= Elizabeth Killigrew, Viscountess Shannon =

English courtier (1622–1680)

Elizabeth Boyle, Viscountess Shannon (born Elizabeth Killigrew; baptised 16 May 1622 - December 1680), was an English courtier and mistress of King Charles II.

== Life ==
Elizabeth Killigrew was a daughter of Sir Robert Killigrew and Mary Woodhouse, and sister of dramatist Thomas Killigrew. She was baptised at St Margaret Lothbury, London, on 16 May 1622.

On 24 October 1639, she married Francis Boyle (later Viscount Shannon), son of the Irish landowner Richard Boyle, 1st Earl of Cork. He was a friend of her stepfather, Thomas Stafford (MP).
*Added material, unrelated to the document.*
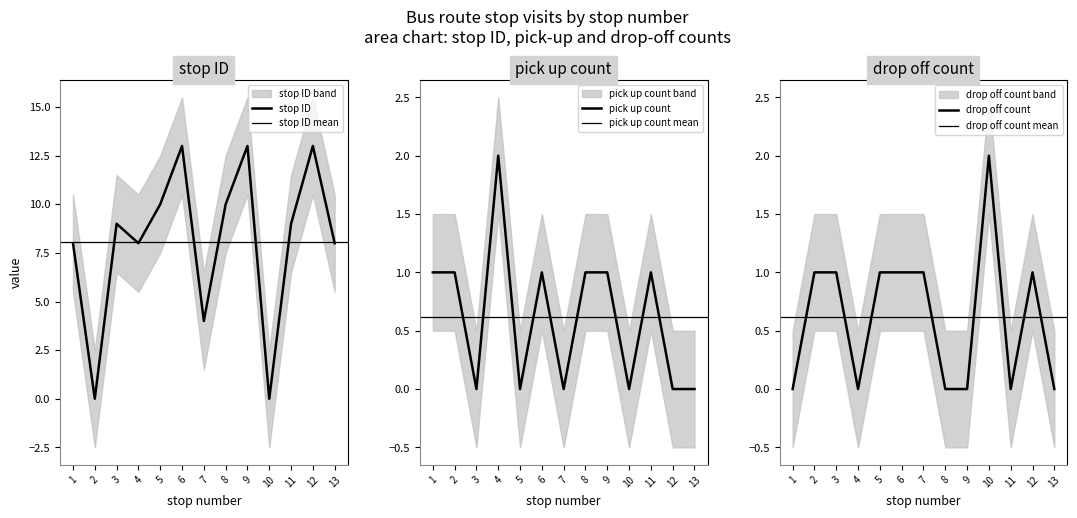

Is this an area chart (filled region under the line)?

No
As the couple was young, there was discussion whether they should live together, or if Francis should depart on a Grand Tour first.

Elizabeth joined the royalist court-in-exile of Queen Henrietta Maria as a maid of honour – where she became one of the many mistresses of the queen's son, the future King Charles II. Her daughter Charlotte Jemima Henrietta Maria FitzRoy was fathered by the exiled Prince Charles in 1650.

In 1660, the year Charles was restored to the throne as Charles II, Elizabeth Killigrew's husband was raised to the Irish peerage as Viscount Shannon. Her daughter Charlotte married firstly the playwright James Howard and in 1672 remarried William Paston, son of the Earl of Yarmouth. Charlotte died in 1684.

Poet Anne Killigrew was Elizabeth's niece; among her relatives Lady Shannon also numbered the politicians and playwrights Sir William Killigrew (her brother) and Roger Boyle, Earl of Orrery (a brother-in-law), Robert Boyle, the physicist, and Katherine Jones, Viscountess Ranelagh (the latter two siblings-in-law).